Hikayeler aynı zamanda bir süreç içerir. Başı ve sonu vardır ve genelde içinde çeşitli duygu durumlarını da barındırır. Böylece, sanki hikayede anlatılanı yaşıyormuşçasına kendimizi hikayenin bir parçası yaparız ve bir duygusal bağ oluştururuz. Günümüzde izlenilen TV programlarına bakılırsa kadın programlarının, dizilerin neden bu kadar popüler olduğu anlaşılabilir. Çünkü hep bir hikaye söz konusudur. Bu bir kayıp hikayesi, ölüm hikayesi, evlilik hikayesi, başarı hikayesi olabilir, hiç farketmez. En nihayetinde bir “hikaye”dir. Ve izleyiciler hikayeyi gerçekten seviyorlar.
Zihinsel yapımız gereği sebep ve sonuç arasında ilişki kurmaya programlıyız. Ne zaman bir hikaye dinlesek otomatikman onu kendi deneyimlerimizle ilişkilendirmeye çalışıyoruz. Benzer deneyimleri ararken beynimizin acı, haz, nefret gibi duygularından sorumlu birçok bölgesini de çalıştırıyoruz.
Bunlardan da öte, hikayeler dinleyenlerin bilinç duvarına takılmadığı için daha ikna edici olabiliyor. Bilinç; mantıklı, sorgulayıcı, dirençli, kritik eden bir işleyişe sahiptir. Bilinçaltı ise değerlerimizi, inançlarımızı depolar ama “akıl yürütmez”; hayal, gerçek ayrımı yapmadan her şeyi gerçek gibi algılayarak hareket eder. Bu sebeple bilinçaltına bir kez yerleşen bilgiler hayat boyu bizi etkileyen, kararlarımıza, davranışlarımıza yön veren esaslar haline gelir.

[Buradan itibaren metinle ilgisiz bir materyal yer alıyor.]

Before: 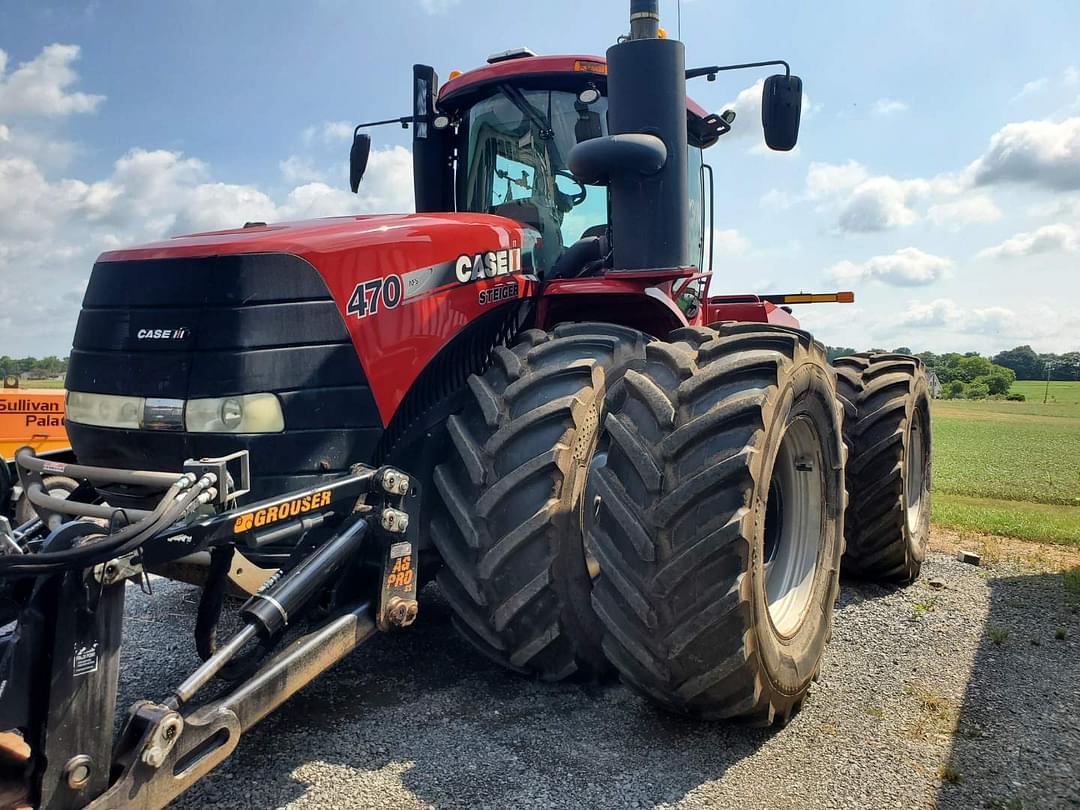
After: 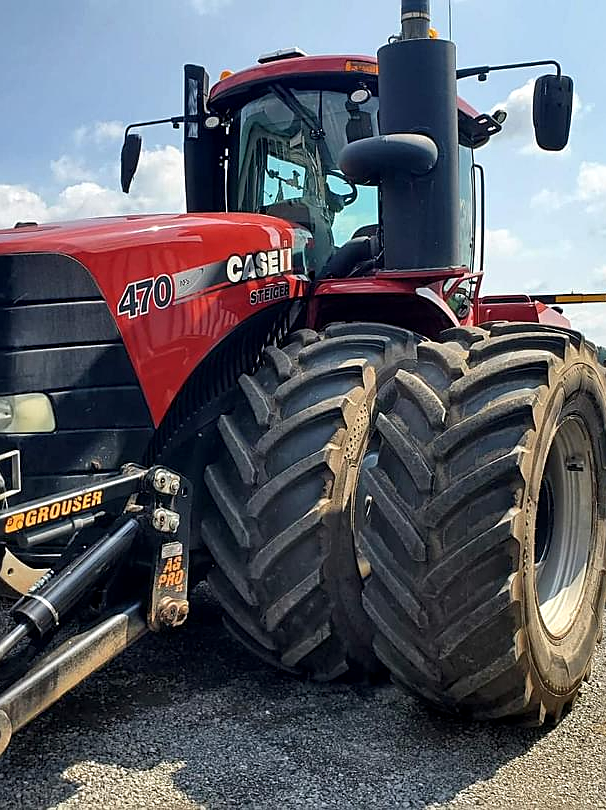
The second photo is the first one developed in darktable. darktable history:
local contrast: highlights 105%, shadows 101%, detail 119%, midtone range 0.2
sharpen: on, module defaults
crop: left 21.279%, right 22.606%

Başarılı markalara bakarsanız hepsinin bir hikayesi vardır ve tüketiciyle oluşturduğu bu duygusal bağı pazarlama iletişiminde etkin bir şekilde kullanırlar. Eğer tüketiciniz üzerinde ikna edici olmak ve duygusal bir iletişim yaratmak istiyorsanız hikayeleştirmeyi göz ardı etmemenizde fayda var. Önümüzdeki yıllarda çok daha farklı boyutlarıyla konuşuyor olabiliriz.